[[ QUOTED PASSAGE, beginning ]]

American bullys are NOT a band breed in the UK it specifies on all relevent websites that it is a legal breed here in the UK. When they introduced the breed it was made up of american pit bull and American Staffordshire but now they are a genuine breed of there own and are not being classed as pit bulls anymore.


----------



## StormyThai (Sep 11, 2013)

Rebecca Harrison said:


> American bullys are NOT a band breed in the UK it specifies on all relevent websites that it is a legal breed here in the UK. When they introduced the breed it was made up of american pit bull and American Staffordshire but now they are a genuine breed of there own and are not being classed as pit bulls anymore.


This thread is very old, but no one said that bullies are a banned breed, an individual dog of the breed can still be siezed if they measure up to "type"


----------



## O2.0 (May 23, 2018)

Bullies may not be a banned breed, but given that the law is based on "type" and a set of measurements, it is very likely that an American Bully (gag me with a fork) could be deemed of type. Especially given that the 'breed' is so lacking in consistency.


----------



## DaisyBluebell (Apr 14, 2017)

Rebecca Harrison said:


> American bullys are NOT a band breed in the UK it specifies on all relevent websites that it is a legal breed here in the UK. When they introduced the breed it was made up of american pit bull and American Staffordshire but now they are a genuine breed of there own and are not being classed as pit bulls anymore.


Whether that's correct or not, why suffer bringing a poor pup/dog all the way over from the States to risk it being reported by someone as a Pit Bull, being seized and then having a court case to prove otherwise while the animal is kept locked up mean while! Go to any Dog Rescue and you will find similar large breed dogs aplenty waiting for a good home !


----------

[[ QUOTED PASSAGE, end ]]
[[ LISTED ENTRIES, beginning ]]

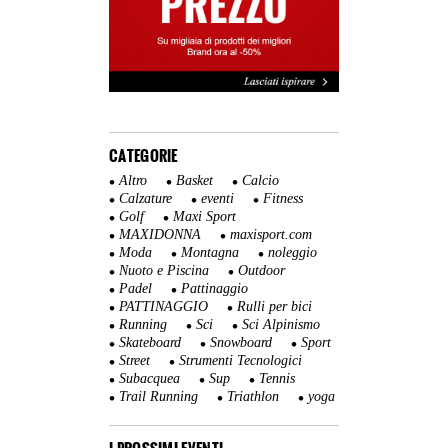
CATEGORIE
Altro
Basket
Calcio
Calzature
eventi
Fitness
Golf
Maxi Sport
MAXIDONNA
maxisport.com
Moda
Montagna
noleggio
Nuoto e Piscina
Outdoor
Padel
Pattinaggio
PATTINAGGIO
Rulli per bici
Running
Sci
Sci Alpinismo
Skateboard
Snowboard
Sport
Street
Strumenti Tecnologici
Subacquea
Sup
Tennis
Trail Running
Triathlon
yoga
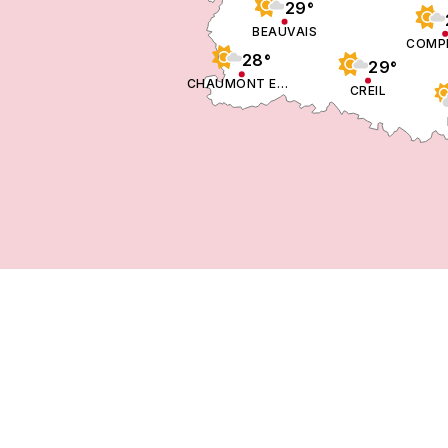
29°
BEAUVAIS
COMP
28°
29°
CHAUMONT EN VEXIN
CREIL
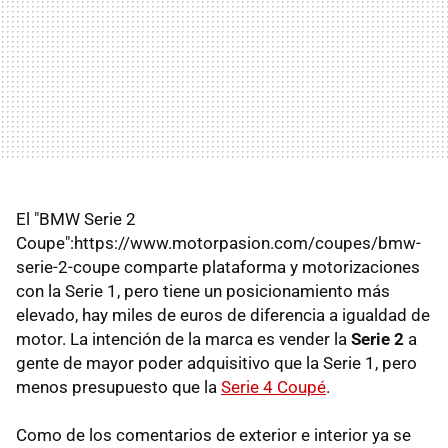
El "BMW Serie 2
Coupe":https://www.motorpasion.com/coupes/bmw-
serie-2-coupe comparte plataforma y motorizaciones
con la Serie 1, pero tiene un posicionamiento más
elevado, hay miles de euros de diferencia a igualdad de
motor. La intención de la marca es vender la
Serie 2
a
gente de mayor poder adquisitivo que la Serie 1, pero
menos presupuesto que la
Serie 4 Coupé
.
Como de los comentarios de exterior e interior ya se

[[ LISTED ENTRIES, end ]]

* **QUESTIONS ON THE MATERIAL**
**1)** Translate this sentence from the forum thread on American Bullies into Spanish: "Bullies may not be a banned breed, but given that the law is based on "type" and a set of measurements, it is very likely that an American Bully (gag me with a fork) could be deemed of type."
**2)** Copy word for word the part of the forum thread on American Bullies starting at "## O2.0 (May" and ending at "(Apr 14, 2017)".

* **SOLUTION LIST**
**1)** Puede que los bullies no sean una raza prohibida, pero dado que la ley se basa en el "tipo" y en un conjunto de medidas, es muy probable que un American Bully (me dan arcadas) pudiera considerarse del tipo.

**2)**
## O2.0 (May 23, 2018)

Bullies may not be a banned breed, but given that the law is based on "type" and a set of measurements, it is very likely that an American Bully (gag me with a fork) could be deemed of type. Especially given that the 'breed' is so lacking in consistency.


----------



## DaisyBluebell (Apr 14, 2017)